Michel Yeghiazaryan : 'En France, c'est plus technique' Interview / vendredi 15 mai 2009 / source : alljudo.net


Vainqueur de la Coupe de France cadets en 2007, Michel Yeghiazaryan évoque son parcours de judoka, partagé entre France et Arménie. Interview.

Bonjour Michel, tu as combattu pour l’équipe d’Arménie à l’occasion du tournoi de France juniors, disputé à Lyon le week-end dernier ?
Oui, bien que je sois installé en France depuis trois ans, j’ai toujours la nationalité arménienne et comme de plus je n’ai pas réussi de résultat aux championnats de France juniors (9e), j’ai décidé de participer au tournoi pour l’Arménie. Malheureusement les choses ne se sont pas passées comme je l’espérais, puisque j’ai perdu au premier tour face à un Français, Sébastien Delsuc.

Avant ton arrivée en France, il y a trois ans, où et comment t’entraînais-tu ?
Je m’entraînais au Zeitun Judo Club à Yerevan. C’est un bon club dans lequel il y avait des internationaux arméniens. En minimes j’ai terminé 7e du championnat d’Arménie et j’ai voulu arrêter le judo, mais mon entraîneur m’a convaincu que j’avais un potentiel et j’ai démarré l’année suivante avec beaucoup de motivation. Cette année là je m’entraînais au club, deux fois par jour : randoris et technique de 16h à 18h, suivi d’une heure de repos, puis musculation de 19h à 20h30. J’ai quitté l’Arménie avant la fin de la saison et je n’ai pu participer ni au championnat d’Arménie, ni à la Coupe de France cadets.

Ton travail a payé l’année suivante …
Oui, dès mon arrivée à Marseille je me suis inscrit au club de Peypin-Beaumont, dans un quartier de la ville, où il y a beaucoup d’Arméniens, et j’ai pu continuer ma progression.

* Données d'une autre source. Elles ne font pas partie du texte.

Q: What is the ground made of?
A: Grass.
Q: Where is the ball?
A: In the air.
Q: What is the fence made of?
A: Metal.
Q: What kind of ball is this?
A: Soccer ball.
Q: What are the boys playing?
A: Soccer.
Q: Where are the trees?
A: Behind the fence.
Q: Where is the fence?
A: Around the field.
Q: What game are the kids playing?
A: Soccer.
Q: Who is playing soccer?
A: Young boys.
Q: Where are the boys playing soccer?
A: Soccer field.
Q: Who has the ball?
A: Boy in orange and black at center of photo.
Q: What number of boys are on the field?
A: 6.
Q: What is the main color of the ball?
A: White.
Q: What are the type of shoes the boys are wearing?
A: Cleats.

J’ai gagné la Coupe de France cadets 2007, mais du fait de ma nationalité je n’ai pas pu participer aux stages et aux tournois internationaux avec l’Equipe de France.

Y-a-t-il des différences entre en l’entraînement en Arménie et l’entraînement en France ?
Ici j’ai beaucoup progressé techniquement, tandis que là-bas la préparation est plus physique. L’entraînement se déroule dans les clubs, il n’y a pas de pôles, pas de structures fédérales, et les rassemblements sont rares.

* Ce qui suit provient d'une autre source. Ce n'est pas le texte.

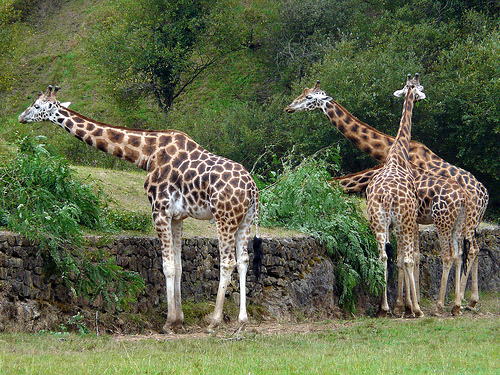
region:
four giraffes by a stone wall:
[7, 43, 499, 338]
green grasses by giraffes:
[18, 351, 478, 373]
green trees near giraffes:
[19, 6, 489, 72]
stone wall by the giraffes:
[260, 237, 337, 314]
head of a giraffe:
[12, 72, 81, 130]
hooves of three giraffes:
[377, 296, 494, 323]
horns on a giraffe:
[402, 69, 420, 85]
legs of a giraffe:
[141, 215, 264, 337]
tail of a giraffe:
[251, 181, 266, 291]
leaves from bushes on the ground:
[298, 164, 371, 294]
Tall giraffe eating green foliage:
[13, 80, 267, 339]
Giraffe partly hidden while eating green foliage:
[315, 162, 472, 315]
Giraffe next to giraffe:
[362, 70, 428, 317]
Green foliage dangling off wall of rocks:
[0, 134, 153, 307]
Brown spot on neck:
[55, 106, 73, 118]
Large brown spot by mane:
[107, 125, 124, 142]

A Marseille tu t’entraînes au Pôle France ?
Je m’entraîne deux fois par semaine au Pôle et trois fois au club avec Daniel Bentucking. A cela j’essaye d’ajouter une séance hebdomadaire de musculation et le week-end, généralement, je vais courir.

Quels ont été tes résultats cette saison pour ta deuxième année junior ?
J’ai gagné les départements, les ligues et les zones. En finale des championnats de ligue j’ai battu le champion de France Loïc Pietri. Malheureusement, j’ai raté mes championnats de France, je perds en quarts de finale, puis en repêchages. Sur les tournois j’ai également eu des bons résultats avec une 3e place à Sens, et une 5e place à La Motte-Servolex.

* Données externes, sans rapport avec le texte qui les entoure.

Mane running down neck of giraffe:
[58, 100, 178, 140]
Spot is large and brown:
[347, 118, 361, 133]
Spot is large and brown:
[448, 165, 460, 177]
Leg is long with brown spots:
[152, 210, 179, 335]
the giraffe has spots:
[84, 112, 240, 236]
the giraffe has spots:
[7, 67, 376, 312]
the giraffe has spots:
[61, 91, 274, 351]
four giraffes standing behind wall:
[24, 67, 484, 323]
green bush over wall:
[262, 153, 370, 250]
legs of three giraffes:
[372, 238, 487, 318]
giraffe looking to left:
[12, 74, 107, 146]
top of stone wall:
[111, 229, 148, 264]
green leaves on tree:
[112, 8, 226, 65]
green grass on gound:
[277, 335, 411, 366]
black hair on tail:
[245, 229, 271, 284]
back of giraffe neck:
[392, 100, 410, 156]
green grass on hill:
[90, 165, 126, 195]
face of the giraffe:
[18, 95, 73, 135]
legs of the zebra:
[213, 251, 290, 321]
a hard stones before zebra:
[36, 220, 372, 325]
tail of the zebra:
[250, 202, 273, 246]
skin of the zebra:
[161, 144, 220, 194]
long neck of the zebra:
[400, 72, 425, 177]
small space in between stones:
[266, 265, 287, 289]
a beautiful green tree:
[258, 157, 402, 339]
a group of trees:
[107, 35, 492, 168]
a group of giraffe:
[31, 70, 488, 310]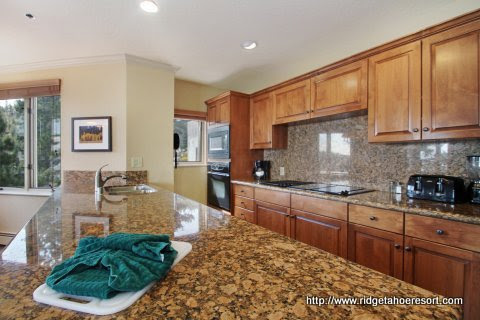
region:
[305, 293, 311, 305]
white print style letter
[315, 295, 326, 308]
white print style letter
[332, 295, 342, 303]
white print style letter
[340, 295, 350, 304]
white print style letter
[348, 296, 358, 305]
white print style letter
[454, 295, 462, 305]
white print style letter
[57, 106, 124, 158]
portrait on wall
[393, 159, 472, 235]
black toaster on table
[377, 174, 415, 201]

Pour l’année prochaine tu vises le podium national ?
Non, je vise le titre. J’espère qu’en devenant champion de France cela facilitera ma demande pour obtenir la nationalité française, que peut-être des personnes décideront de m’aider, comme cela s’est déjà produit dans d’autres sports. Mon objectif c’est de faire du haut-niveau avec l’Equipe de France.